The federal government was not a party to all of these cases, many of which originated with civil rights organizations. In some instances, these agencies, too, have not closely monitored districts' progress.
The desegregation order for St. Martin Parish in Louisiana sat idle for more than 30 years. In 2010, a federal judge who was cleaning up his roster of old desegregation cases determined the order had ended in 1976.
But the judge soon heard from the Justice Department, which insisted that the order was operative and necessary. The St. Martin Parish school board disagreed.
"The Clerk of Court in Shreveport couldn't even find all of the records," said Jack Burson, the board's attorney. "I've been in law practice for 49 years, and I've never seen a silent case sort of resurrect."
For now, the order remains active. The parties are waiting for an appellate-court ruling.
Brian K. Landsberg, a law professor at The University of the Pacific, who worked as a Justice Department civil rights lawyer in the late '60s, said he was dismayed by the lack of action.
"This is not the way it's supposed to work," Landsberg said. "It is the job of both the school district and the civil rights division to monitor these cases. There is an obligation of the law enforcement agencies to enforce these orders."
Fred Gray was once a driving force behind the effective use of federal desegregation orders.
Sitting in his Tuskegee, Alabama, law office—located along the dilapidated downtown circle that bears his name—Gray, 83, recently explained how as a child he had made a secret vow to become a lawyer and to then "destroy everything segregated" in his state.
At the time, no Alabama law school admitted black students, so Gray headed north to Ohio to earn his degree. Then, in 1955, at age 24, he took his first case, that of a teenager named Claudette Colvin who had challenged Alabama's segregated buses months before Rosa Parks. Gray went on to represent Parks, as well as Dr. Martin Luther King, Jr., and helped to banish segregation on buses and to ensure voting and other rights for black Americans.
But the fight for fair and integrated schools proved longer and harder, much to the consternation of black parents eager for their children to realize the promise of the landmark Brown v. Board of Education case in which the Supreme Court struck down the doctrine of separate but equal schools. By 1963, for example, Alabama schools remained utterly segregated.

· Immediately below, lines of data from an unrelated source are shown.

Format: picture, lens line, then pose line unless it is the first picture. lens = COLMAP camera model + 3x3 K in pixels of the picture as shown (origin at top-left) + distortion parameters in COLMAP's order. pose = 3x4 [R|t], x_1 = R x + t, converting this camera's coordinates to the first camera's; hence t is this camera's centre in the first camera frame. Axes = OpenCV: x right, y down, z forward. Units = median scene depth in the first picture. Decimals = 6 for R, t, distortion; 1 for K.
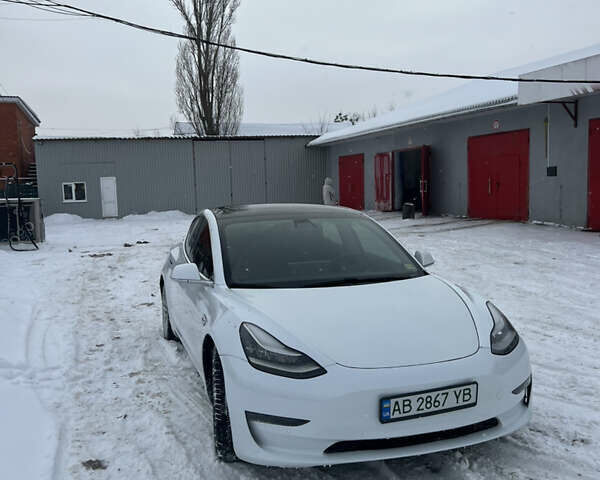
lens RADIAL K [[606.9, 0, 302.7], [0, 606.9, 231.6], [0, 0, 1]] dist [0.080938, -0.125444]
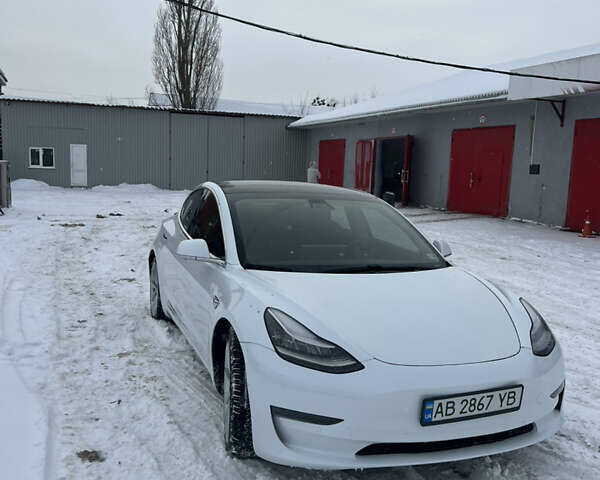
lens RADIAL K [[608.2, 0, 313.1], [0, 608.2, 241.6], [0, 0, 1]] dist [0.044627, -0.036620]
pose [[0.995659, 0.059008, 0.071979, -0.057698], [-0.061994, 0.997275, 0.039988, 0.006500], [-0.069424, -0.044277, 0.996604, 0.057598]]
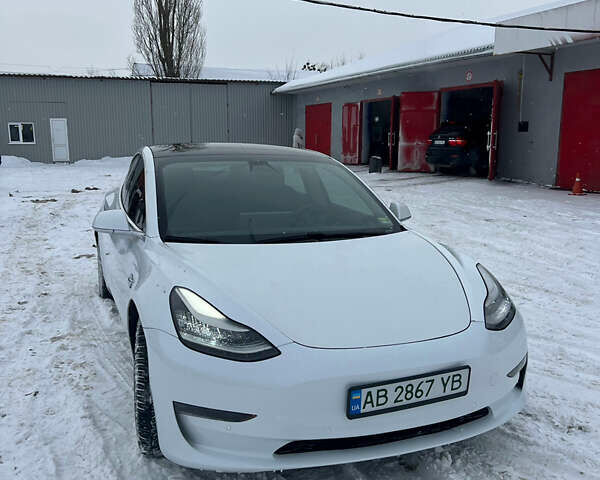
lens RADIAL K [[608.6, 0, 306.7], [0, 608.6, 239.8], [0, 0, 1]] dist [0.025194, 0.001802]
pose [[0.997516, 0.021553, 0.067061, 0.009192], [-0.027492, 0.995657, 0.088950, 0.009556], [-0.064852, -0.090572, 0.993776, 0.127134]]
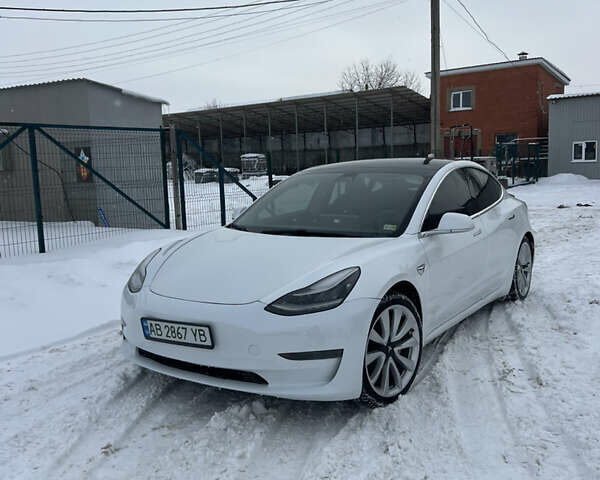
lens RADIAL K [[618.2, 0, 300.0], [0, 618.2, 240.0], [0, 0, 1]] dist [0.007706, -0.015819]
pose [[0.602296, 0.105532, -0.791267, 0.619456], [-0.046242, 0.994171, 0.097395, -0.003398], [0.796933, -0.022071, 0.603665, 0.260504]]
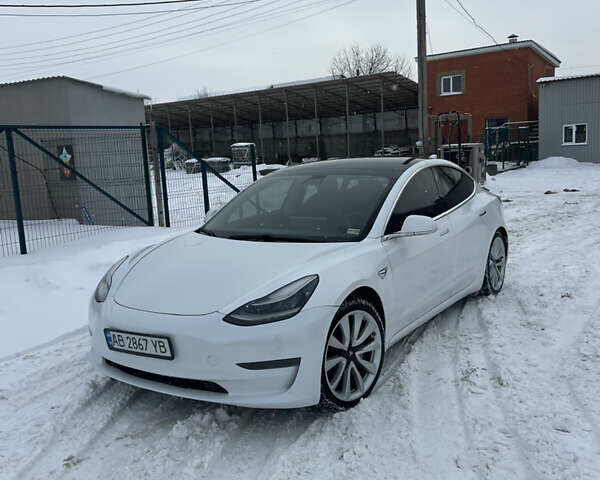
lens RADIAL K [[618.2, 0, 300.0], [0, 618.2, 240.0], [0, 0, 1]] dist [0.007706, -0.015819]
pose [[0.607510, 0.112548, -0.786298, 0.645634], [-0.026906, 0.992258, 0.121241, -0.028488], [0.793857, -0.052499, 0.605835, 0.286675]]
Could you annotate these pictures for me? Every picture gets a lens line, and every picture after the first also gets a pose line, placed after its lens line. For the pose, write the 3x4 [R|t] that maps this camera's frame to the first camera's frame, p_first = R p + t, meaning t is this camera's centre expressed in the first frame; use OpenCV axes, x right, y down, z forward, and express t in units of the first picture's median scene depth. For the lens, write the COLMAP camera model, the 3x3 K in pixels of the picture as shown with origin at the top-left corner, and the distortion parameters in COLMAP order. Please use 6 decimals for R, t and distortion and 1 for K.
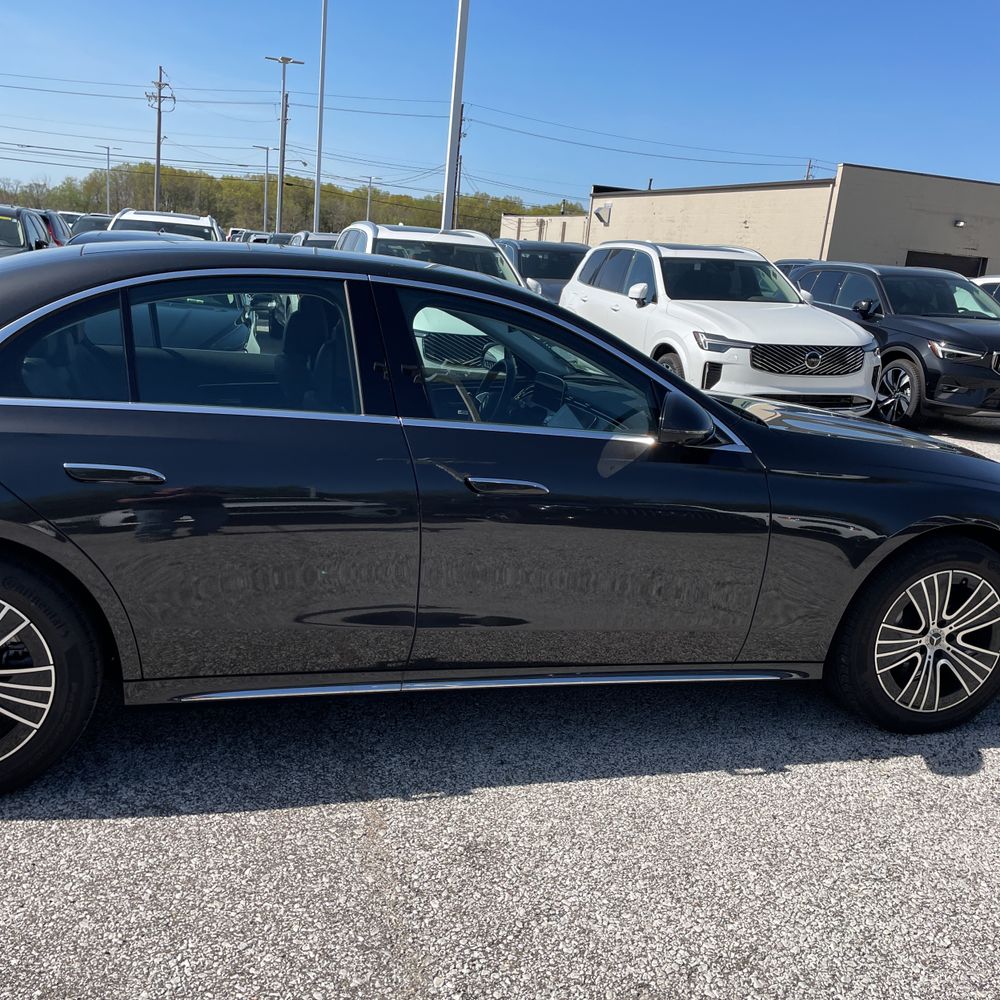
lens RADIAL K [[1002.9, 0, 481.0], [0, 1002.9, 507.4], [0, 0, 1]] dist [0.088029, -0.121146]
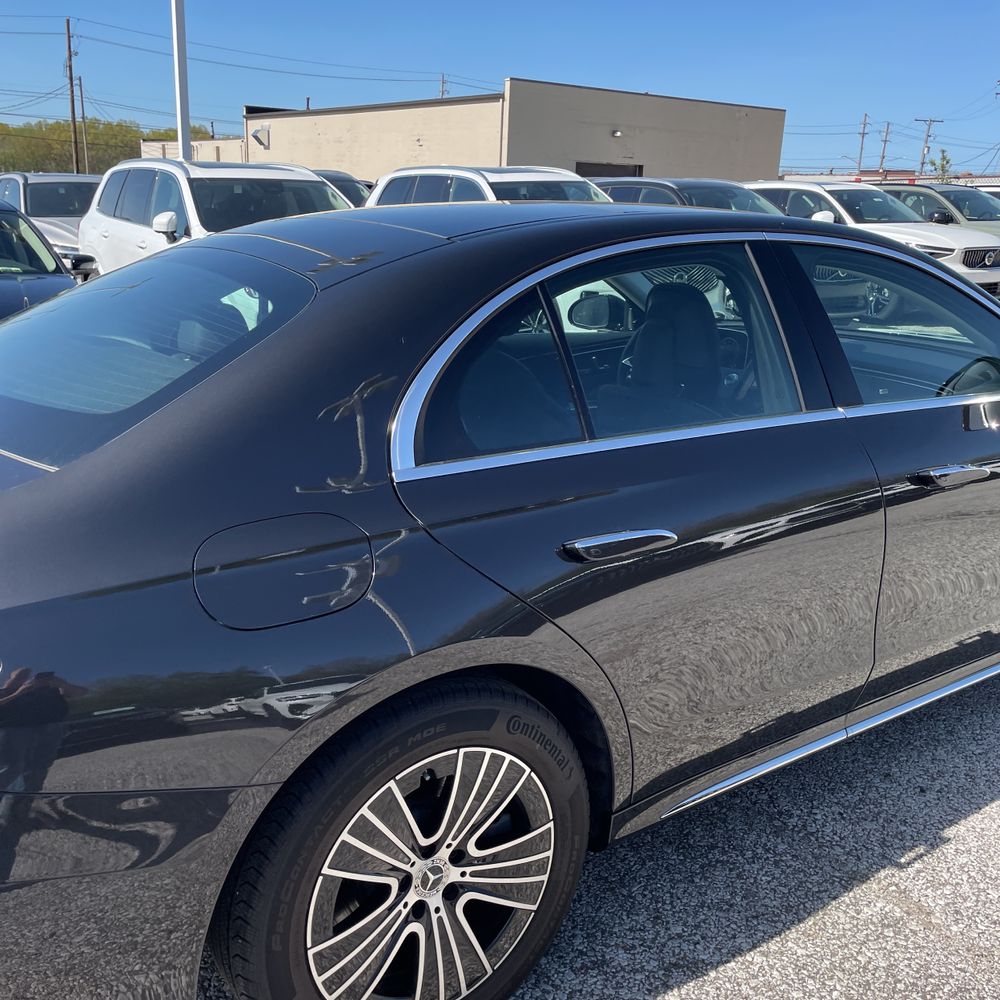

That year, Gray sued the Macon County Board of Education. The case wound up before U.S. District Court Judge Frank Minis Johnson, Jr. His rulings in favor of civil rights had led to death threats, cross burnings on his lawn, and the firebombing of his mother's home.
Not surprisingly, Johnson ordered Macon County schools to desegregate. Ultimately, Johnson served on a three-judge panel that granted Gray's subsequent petition to place the entire state of Alabama under federal order to desegregate its schools and universities.